Ifo President Warns Against Premature State Intervention in Fuel Prices

Ifo President Warns Against Premature State Intervention in Fuel Prices

Ifo President Clemens Fuest cautions against state actions aimed at lowering oil and gas prices for consumers. “Dampening price signals through discounts or tax cuts is harmful to the macroeconomy” he said on Wednesday. Fuest also notes that the burden of rising world‑market prices must be shared by the German economy as a whole, and that relief on one side would need to be balanced by higher costs elsewhere.

He explained that higher oil prices act like an additional tax for the global economy: energy, transport and many goods become more expensive, pushing up inflation and potentially stifling growth. Germany cannot influence the international prices of oil or gas, but it can affect the price consumers pay domestically, because those prices include national taxes.

The federal government might, for instance, cut the mineral‑oil tax or lower VAT on oil and gas.
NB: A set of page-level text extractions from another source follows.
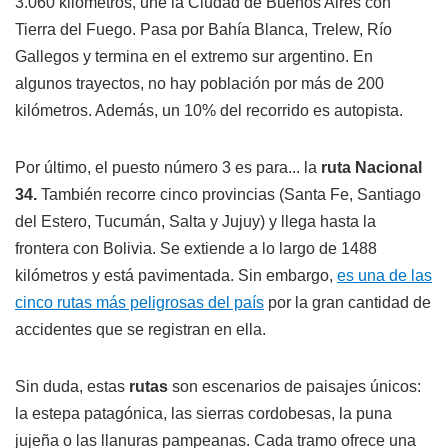
3.060 kilómetros, une la Ciudad de Buenos Aires con
Tierra del Fuego. Pasa por Bahía Blanca, Trelew, Río
Gallegos y termina en el extremo sur argentino. En
algunos trayectos, no hay población por más de 200
kilómetros. Además, un 10% del recorrido es autopista.
Por último, el puesto número 3 es para... la
ruta Nacional
34.
También recorre cinco provincias (Santa Fe, Santiago
del Estero, Tucumán, Salta y Jujuy) y llega hasta la
frontera con Bolivia. Se extiende a lo largo de 1488
kilómetros y está pavimentada. Sin embargo,
es una de las
cinco rutas más peligrosas del país
por la gran cantidad de
accidentes que se registran en ella.
Sin duda, estas
rutas
son escenarios de paisajes únicos:
la estepa patagónica, las sierras cordobesas, la puna
jujeña o las llanuras pampeanas. Cada tramo ofrece una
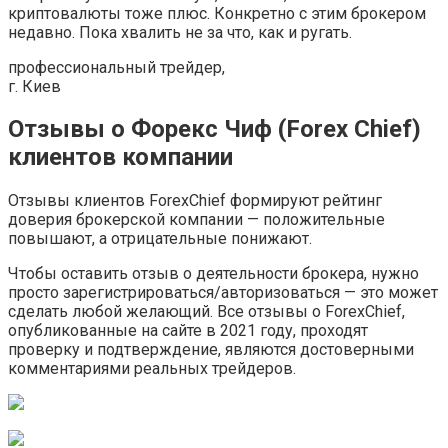
криптовалюты тоже плюс. Конкретно с этим брокером
недавно. Пока хвалить не за что, как и ругать.
профессиональный трейдер,
г. Киев
Отзывы о Форекс Чиф (Forex Chief)
клиентов компании
Отзывы клиентов ForexChief формируют рейтинг
доверия брокерской компании — положительные
повышают, а отрицательные понижают.
Чтобы оставить отзыв о деятельности брокера, нужно
просто зарегистрироваться/авторизоваться — это может
сделать любой желающий. Все отзывы о ForexChief,
опубликованные на сайте в 2021 году, проходят
проверку и подтверждение, являются достоверными
комментариями реальных трейдеров.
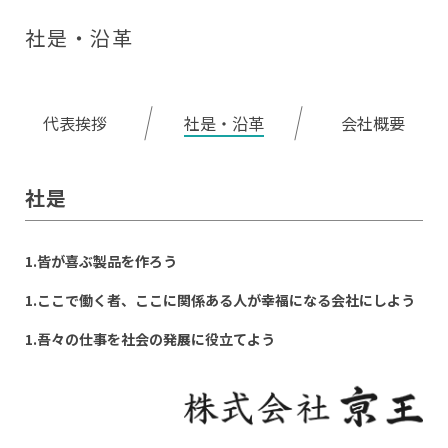
社是・沿革
代表挨拶
社是・沿革
会社概要
社是
1.皆が喜ぶ製品を作ろう
1.ここで働く者、ここに関係ある人が幸福になる会社にしよう
1.吾々の仕事を社会の発展に役立てよう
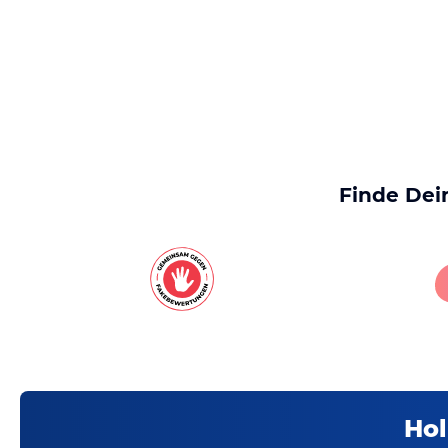
Finde Dei
Hol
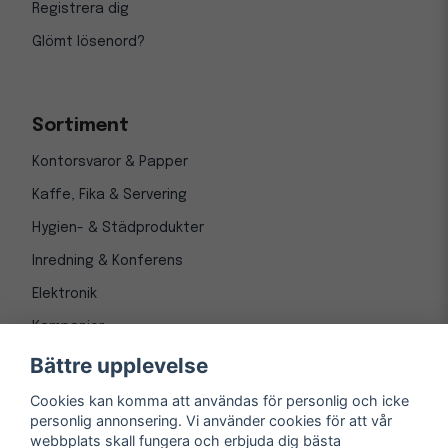
Registrera dig
Glömt lösenord?
Sortiment
Kontorsvaror & Papper
Kaffe, Fika & Servering
Hygien- & Städprodukter
Inredning & Konferens
Elektronik
Kampanjer
Bättre upplevelse
Cookies kan komma att användas för personlig och icke
personlig annonsering. Vi använder cookies för att vår
webbplats skall fungera och erbjuda dig bästa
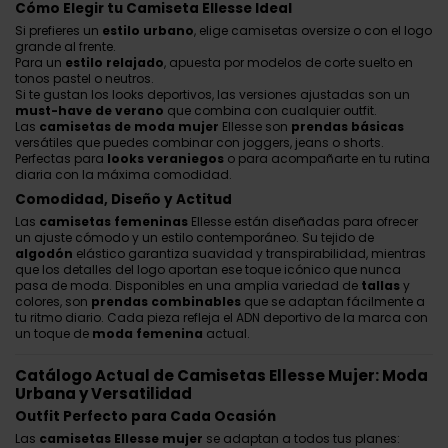
Cómo Elegir tu Camiseta Ellesse Ideal
Si prefieres un
estilo urbano
, elige camisetas oversize o con el logo
grande al frente.
Para un
estilo relajado
, apuesta por modelos de corte suelto en
tonos pastel o neutros.
Si te gustan los looks deportivos, las versiones ajustadas son un
must-have de verano
que combina con cualquier outfit.
Las
camisetas de moda mujer
Ellesse son
prendas básicas
versátiles que puedes combinar con joggers, jeans o shorts.
Perfectas para
looks veraniegos
o para acompañarte en tu rutina
diaria con la máxima comodidad.
Comodidad, Diseño y Actitud
Las
camisetas femeninas
Ellesse están diseñadas para ofrecer
un ajuste cómodo y un estilo contemporáneo. Su tejido de
algodón
elástico garantiza suavidad y transpirabilidad, mientras
que los detalles del logo aportan ese toque icónico que nunca
pasa de moda. Disponibles en una amplia variedad de
tallas
y
colores, son
prendas combinables
que se adaptan fácilmente a
tu ritmo diario. Cada pieza refleja el ADN deportivo de la marca con
un toque de
moda femenina
actual.
Catálogo Actual de Camisetas Ellesse Mujer: Moda
Urbana y Versatilidad
Outfit Perfecto para Cada Ocasión
Las
camisetas Ellesse mujer
se adaptan a todos tus planes:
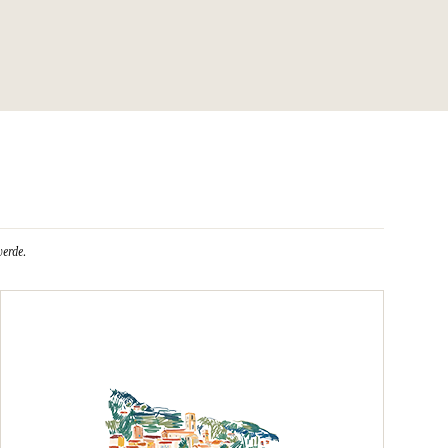
verde.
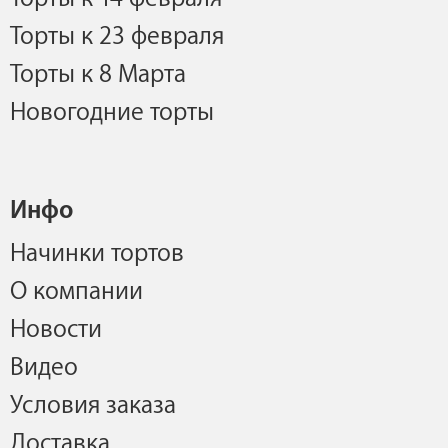
Торты к 23 февраля
Торты к 8 Марта
Новогодние торты
Инфо
Начинки тортов
О компании
Новости
Видео
Условия заказа
Доставка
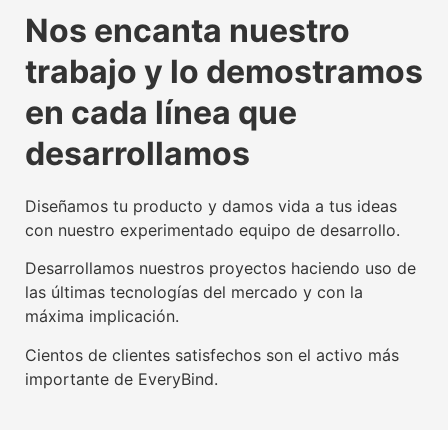
La tecnología beacon,
Experiencia digital para
Somos agente digitalizador
La tecnología beacon,
Experiencia digital para
Somos agente digitalizador
La tecnología beacon,
Experiencia digital para
Somos agente digitalizador
Nos encanta nuestro
propulsora del IoT mundial
usuarios y empresas
oficial del Kit Digital
propulsora del IoT mundial
usuarios y empresas
oficial del Kit Digital
propulsora del IoT mundial
usuarios y empresas
oficial del Kit Digital
trabajo y lo demostramos
Conoce nuestra tecnología beacon
Conoce nuestra factoría UX
Leer más
Conoce nuestra tecnología beacon
Conoce nuestra factoría UX
Leer más
Conoce nuestra tecnología beacon
Conoce nuestra factoría UX
Leer más
en cada línea que
desarrollamos
Diseñamos tu producto y damos vida a tus ideas
con nuestro experimentado equipo de desarrollo.
Desarrollamos nuestros proyectos haciendo uso de
las últimas tecnologías del mercado y con la
máxima implicación.
Cientos de clientes satisfechos son el activo más
importante de EveryBind.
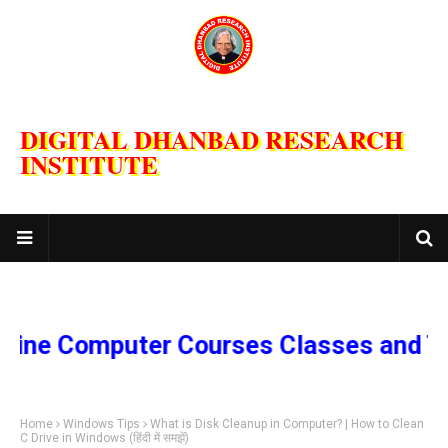
DIGITAL DHANBAD RESEARCH
INSTITUTE
e Computer Courses Classes and Train
Home
Windows Tips
What is Disk Cleanup in Computer? | How to Clean
C Drive in Windows (हिंदी में समझें)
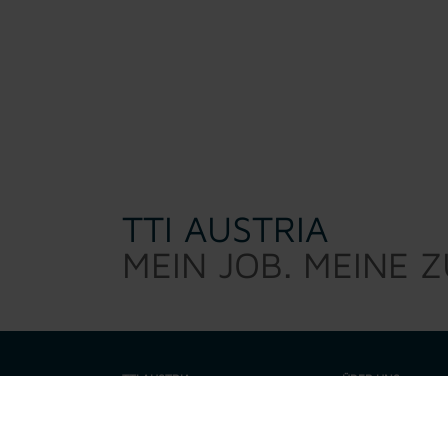
TTI AUSTRIA
MEIN JOB. MEINE 
TTI AUSTRIA
ÜBER UNS
TTI Austria sucht d
Warum TTI
sind kein 0/8/15 Per
eine Talenteschmie
Job suchen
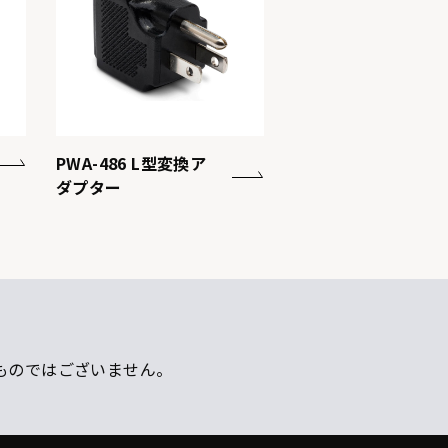
PWA-486 L型変換ア
ダプター
ものではございません。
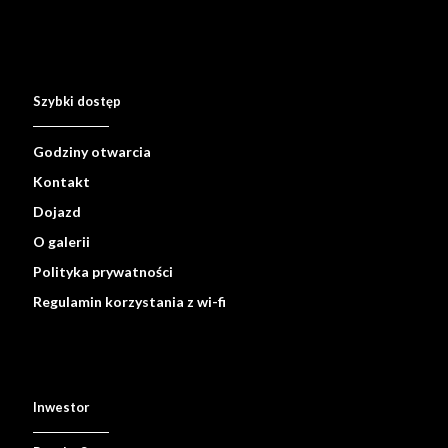
Szybki dostęp
Godziny otwarcia
Kontakt
Dojazd
O galerii
Polityka prywatności
Regulamin korzystania z wi-fi
Inwestor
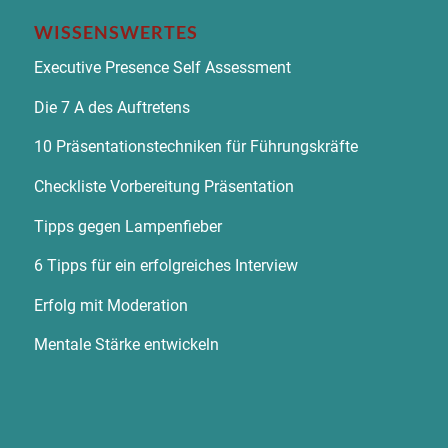
WISSENSWERTES
Executive Presence Self Assessment
Die 7 A des Auftretens
10 Präsentationstechniken für Führungskräfte
Checkliste Vorbereitung Präsentation
Tipps gegen Lampenfieber
6 Tipps für ein erfolgreiches Interview
Erfolg mit Moderation
Mentale Stärke entwickeln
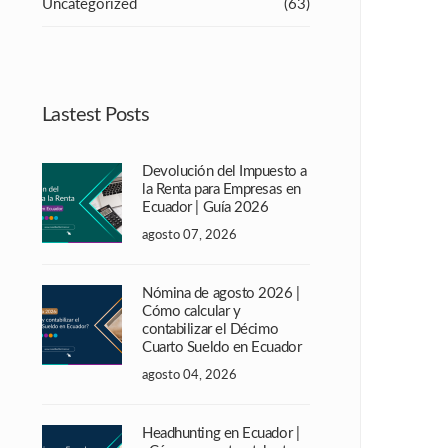
Uncategorized
(63)
Lastest Posts
Devolución del Impuesto a
la Renta para Empresas en
Ecuador | Guía 2026
agosto 07, 2026
Nómina de agosto 2026 |
Cómo calcular y
contabilizar el Décimo
Cuarto Sueldo en Ecuador
agosto 04, 2026
Headhunting en Ecuador |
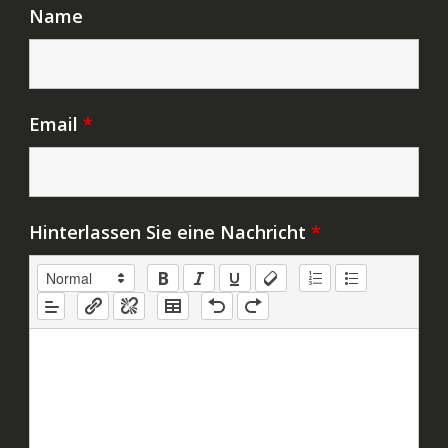
Name
Email
*
Hinterlassen Sie eine Nachricht
*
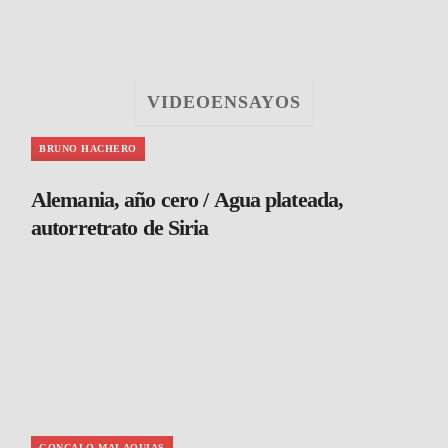
VIDEOENSAYOS
BRUNO HACHERO
Alemania, año cero / Agua plateada,
autorretrato de Siria
GONCALO MALAQUIAS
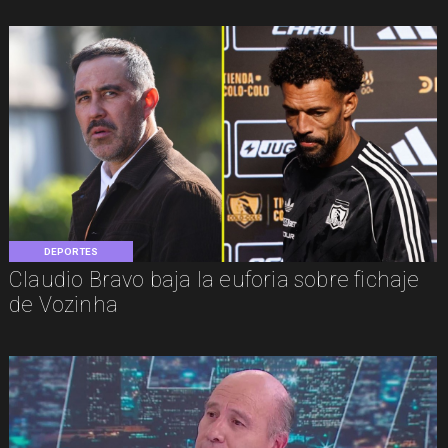
DEPORTES
Claudio Bravo baja la euforia sobre fichaje
de Vozinha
Such a move would not reduce the overall economic cost of these fuels. If taxes were lowered, the lost revenue would have to be compensated either with higher taxes elsewhere or with reduced state benefits.

Fuest stressed that scarcity and the resulting price spikes serve as an important signal for consumers to cut back. One of the key strengths of a market economy is that price changes give people incentives to adjust their consumption habits.

“People who use the most fossil fuel and cannot avoid it are hit hardest by price increases-particularly low‑income households” he said. General cuts in energy taxes are not a precise tool to aid those in need. Pointing to the state for every burden, he warned, forgets that the economy cannot function long‑term without a certain degree of individual responsibility.